*SUPPLIED MATERIAL*

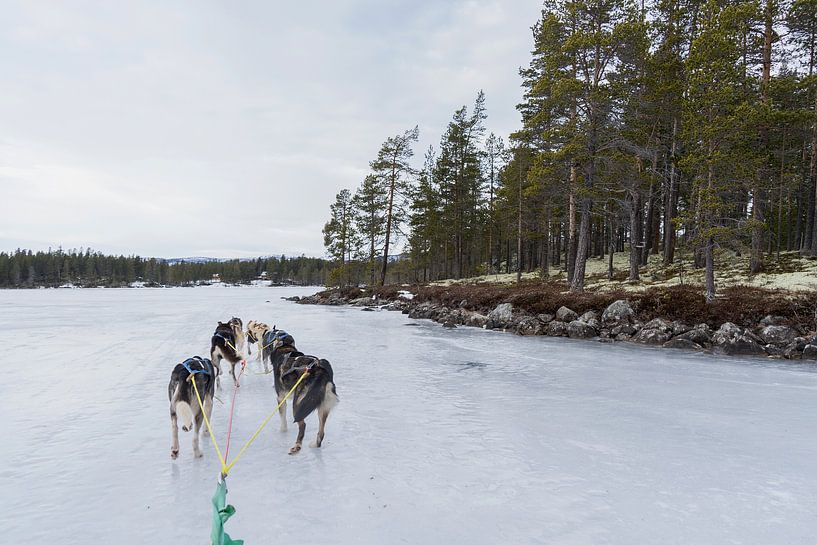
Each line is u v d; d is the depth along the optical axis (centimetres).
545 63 2420
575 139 2147
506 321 2080
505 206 3800
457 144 4572
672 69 2494
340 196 5806
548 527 400
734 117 1752
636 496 463
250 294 7362
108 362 1180
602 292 2170
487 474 516
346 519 414
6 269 11331
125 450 585
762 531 396
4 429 664
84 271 12719
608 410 783
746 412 773
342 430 671
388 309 3241
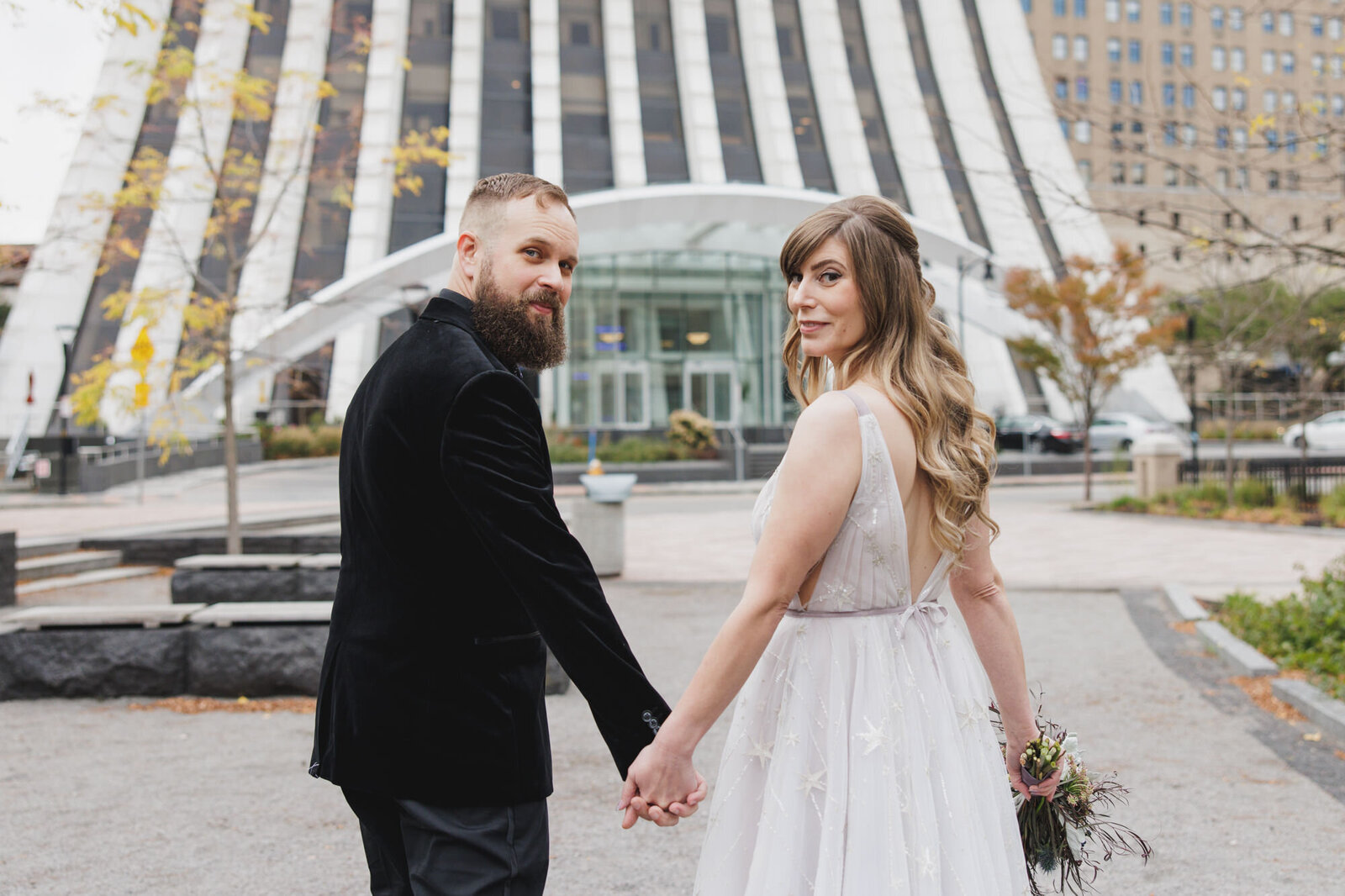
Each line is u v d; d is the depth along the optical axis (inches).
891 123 1985.7
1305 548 610.5
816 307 84.3
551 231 86.4
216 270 1521.9
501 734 80.1
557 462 1337.4
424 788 78.2
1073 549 624.4
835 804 77.3
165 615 259.8
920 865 76.1
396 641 79.5
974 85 1998.0
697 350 1704.0
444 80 1819.6
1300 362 893.2
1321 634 306.2
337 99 1733.5
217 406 1350.9
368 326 1708.9
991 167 1883.6
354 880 147.3
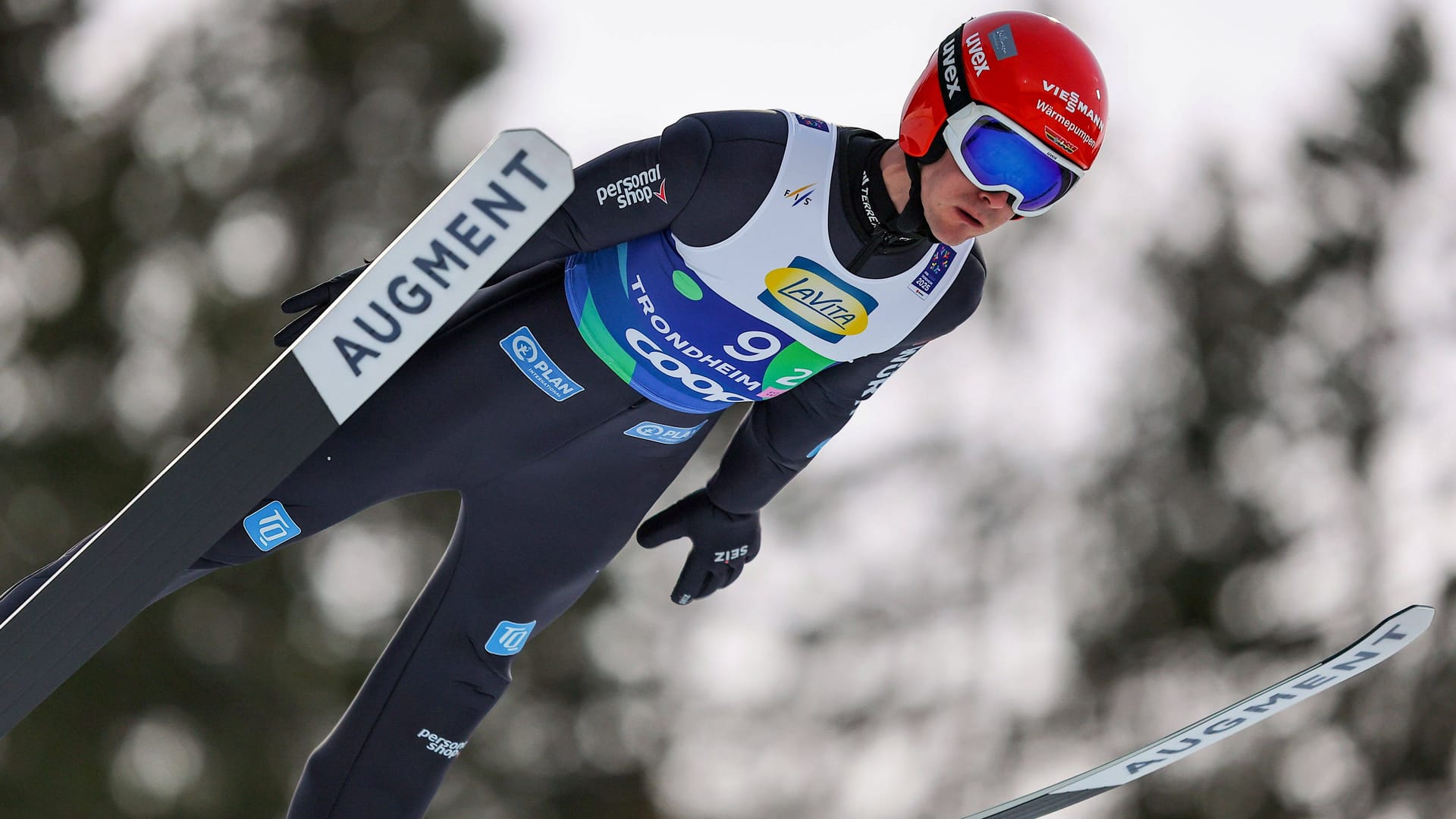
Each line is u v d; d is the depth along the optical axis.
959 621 52.81
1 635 8.03
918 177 8.34
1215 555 51.84
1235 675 50.88
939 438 54.34
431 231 7.45
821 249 8.58
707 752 47.38
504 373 9.22
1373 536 52.38
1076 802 11.30
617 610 45.41
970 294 9.34
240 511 7.88
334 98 46.97
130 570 7.97
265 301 44.78
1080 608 52.41
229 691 41.91
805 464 10.38
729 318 8.87
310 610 43.06
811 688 51.62
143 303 45.06
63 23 46.50
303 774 9.57
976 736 52.09
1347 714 48.22
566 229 8.58
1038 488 53.84
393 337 7.61
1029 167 8.07
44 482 43.44
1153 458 53.47
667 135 8.41
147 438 43.94
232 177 46.12
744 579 51.44
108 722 41.16
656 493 10.06
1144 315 55.25
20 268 45.53
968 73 8.09
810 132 8.52
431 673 9.53
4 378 44.69
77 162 45.97
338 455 9.09
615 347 9.10
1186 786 48.22
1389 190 56.00
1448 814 47.72
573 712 44.78
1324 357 54.12
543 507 9.62
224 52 46.50
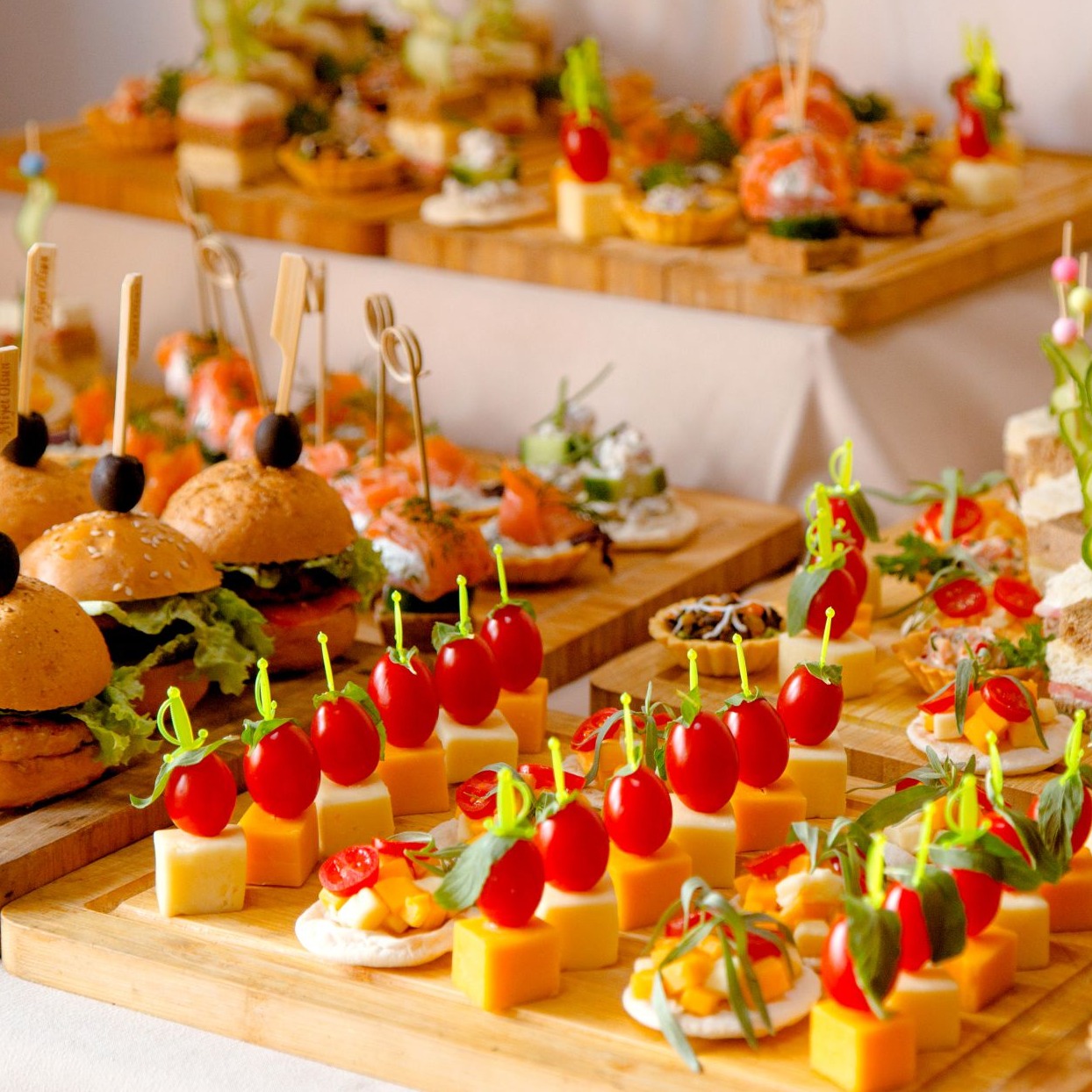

*TO DO*
Each line of the data that has the string "axis" counts once; give the total and nothing else.

*RESPONSE*
3